- WHAT IS NEEDED -
Please duplicate the stretch of the passage on Drake's scholarship from "Drake continues an" through "the Roman Empire.", word for word.

- SELECTED PASSAGE -
====================

Drake continues an active scholarly agenda in the study of the later Roman Empire, especially focusing on Constantine and Church-State Relations in the fourth century CE. He was awarded a Membership of the faculty for Historical Studies at the Institute of Advanced Study at Princeton University for 1976–1977. He was awarded a fellowship from the Annenberg Research Institute in 1991 to support his research on Intolerance in the Roman Empire.

====================

- MATERIAL SHOWN -
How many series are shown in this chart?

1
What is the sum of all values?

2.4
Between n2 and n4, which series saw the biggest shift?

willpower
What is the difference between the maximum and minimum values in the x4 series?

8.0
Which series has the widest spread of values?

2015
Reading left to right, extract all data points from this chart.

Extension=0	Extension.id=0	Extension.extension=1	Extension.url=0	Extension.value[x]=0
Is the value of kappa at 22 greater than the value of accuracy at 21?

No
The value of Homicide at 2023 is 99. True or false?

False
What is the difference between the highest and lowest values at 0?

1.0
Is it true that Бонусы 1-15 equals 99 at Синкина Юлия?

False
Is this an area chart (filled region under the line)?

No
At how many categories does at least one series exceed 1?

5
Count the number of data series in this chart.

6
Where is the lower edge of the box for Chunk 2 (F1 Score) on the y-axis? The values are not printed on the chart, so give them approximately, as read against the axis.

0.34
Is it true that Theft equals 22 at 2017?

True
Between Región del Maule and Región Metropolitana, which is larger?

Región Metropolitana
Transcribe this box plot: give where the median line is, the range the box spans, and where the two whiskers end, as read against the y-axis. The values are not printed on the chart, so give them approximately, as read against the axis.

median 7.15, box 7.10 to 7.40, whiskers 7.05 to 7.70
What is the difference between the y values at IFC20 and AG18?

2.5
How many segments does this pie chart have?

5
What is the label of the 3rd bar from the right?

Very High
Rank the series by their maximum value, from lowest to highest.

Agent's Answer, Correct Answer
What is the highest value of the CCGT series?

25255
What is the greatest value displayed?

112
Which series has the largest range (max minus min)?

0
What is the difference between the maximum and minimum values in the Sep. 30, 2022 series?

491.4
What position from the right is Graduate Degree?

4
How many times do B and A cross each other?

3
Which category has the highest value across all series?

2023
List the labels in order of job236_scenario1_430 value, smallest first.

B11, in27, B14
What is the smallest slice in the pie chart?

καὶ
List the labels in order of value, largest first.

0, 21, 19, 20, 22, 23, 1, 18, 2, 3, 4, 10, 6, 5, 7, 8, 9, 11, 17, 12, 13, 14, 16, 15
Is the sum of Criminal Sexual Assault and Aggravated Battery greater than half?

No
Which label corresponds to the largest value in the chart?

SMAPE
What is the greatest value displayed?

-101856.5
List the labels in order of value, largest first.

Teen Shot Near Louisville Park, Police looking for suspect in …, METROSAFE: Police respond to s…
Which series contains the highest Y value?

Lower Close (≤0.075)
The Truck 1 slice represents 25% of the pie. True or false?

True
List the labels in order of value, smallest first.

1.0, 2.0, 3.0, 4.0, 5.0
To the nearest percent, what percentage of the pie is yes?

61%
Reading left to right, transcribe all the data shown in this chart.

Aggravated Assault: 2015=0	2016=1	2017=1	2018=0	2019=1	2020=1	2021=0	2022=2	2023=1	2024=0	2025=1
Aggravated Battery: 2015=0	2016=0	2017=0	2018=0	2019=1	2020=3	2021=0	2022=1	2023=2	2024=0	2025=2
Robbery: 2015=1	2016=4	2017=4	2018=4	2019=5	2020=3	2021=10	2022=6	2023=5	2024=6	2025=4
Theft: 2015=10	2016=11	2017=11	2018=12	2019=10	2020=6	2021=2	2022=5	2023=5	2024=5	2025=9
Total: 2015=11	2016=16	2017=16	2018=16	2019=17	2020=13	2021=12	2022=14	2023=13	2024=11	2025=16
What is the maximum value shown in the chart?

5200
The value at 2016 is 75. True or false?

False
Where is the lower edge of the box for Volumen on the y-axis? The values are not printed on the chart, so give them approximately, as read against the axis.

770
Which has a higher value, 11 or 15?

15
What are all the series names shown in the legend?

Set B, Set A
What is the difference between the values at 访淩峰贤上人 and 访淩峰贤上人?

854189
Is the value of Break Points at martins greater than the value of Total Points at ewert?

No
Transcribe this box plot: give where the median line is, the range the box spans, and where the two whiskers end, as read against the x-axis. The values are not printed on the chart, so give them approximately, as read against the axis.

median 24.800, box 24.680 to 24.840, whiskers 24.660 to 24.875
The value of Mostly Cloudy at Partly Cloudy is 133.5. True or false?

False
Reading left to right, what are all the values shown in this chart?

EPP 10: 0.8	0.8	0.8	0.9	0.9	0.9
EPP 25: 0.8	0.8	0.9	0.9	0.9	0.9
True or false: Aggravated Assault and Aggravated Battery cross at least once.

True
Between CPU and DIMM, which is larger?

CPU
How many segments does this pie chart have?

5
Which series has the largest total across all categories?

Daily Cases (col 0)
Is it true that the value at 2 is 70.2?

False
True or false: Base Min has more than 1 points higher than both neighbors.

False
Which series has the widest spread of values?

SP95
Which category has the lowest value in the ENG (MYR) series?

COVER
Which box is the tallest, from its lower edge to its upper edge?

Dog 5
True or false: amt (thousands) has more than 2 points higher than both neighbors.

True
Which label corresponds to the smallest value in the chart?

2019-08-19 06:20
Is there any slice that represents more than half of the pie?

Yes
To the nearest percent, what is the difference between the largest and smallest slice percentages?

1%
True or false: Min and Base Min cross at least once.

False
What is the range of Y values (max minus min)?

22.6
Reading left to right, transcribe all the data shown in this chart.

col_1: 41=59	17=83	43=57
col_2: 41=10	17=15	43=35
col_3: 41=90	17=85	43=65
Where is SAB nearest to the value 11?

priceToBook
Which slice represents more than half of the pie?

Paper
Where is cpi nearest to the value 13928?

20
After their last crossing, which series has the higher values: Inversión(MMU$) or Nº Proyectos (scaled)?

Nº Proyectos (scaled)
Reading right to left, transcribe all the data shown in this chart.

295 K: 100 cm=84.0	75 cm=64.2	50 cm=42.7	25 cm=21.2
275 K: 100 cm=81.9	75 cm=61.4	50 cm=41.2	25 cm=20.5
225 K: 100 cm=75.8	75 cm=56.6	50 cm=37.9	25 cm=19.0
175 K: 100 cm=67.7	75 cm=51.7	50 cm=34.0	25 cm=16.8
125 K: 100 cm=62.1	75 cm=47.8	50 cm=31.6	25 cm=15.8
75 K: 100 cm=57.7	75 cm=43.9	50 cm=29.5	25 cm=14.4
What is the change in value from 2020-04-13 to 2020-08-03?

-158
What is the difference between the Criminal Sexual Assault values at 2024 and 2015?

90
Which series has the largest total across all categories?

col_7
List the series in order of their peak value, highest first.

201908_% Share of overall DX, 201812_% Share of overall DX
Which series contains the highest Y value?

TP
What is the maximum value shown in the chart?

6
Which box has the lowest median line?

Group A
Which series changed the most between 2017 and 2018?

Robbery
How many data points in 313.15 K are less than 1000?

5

====================

- RESULT FOR THIS EXERCISE -
Drake continues an active scholarly agenda in the study of the later Roman Empire, especially focusing on Constantine and Church-State Relations in the fourth century CE. He was awarded a Membership of the faculty for Historical Studies at the Institute of Advanced Study at Princeton University for 1976–1977. He was awarded a fellowship from the Annenberg Research Institute in 1991 to support his research on Intolerance in the Roman Empire.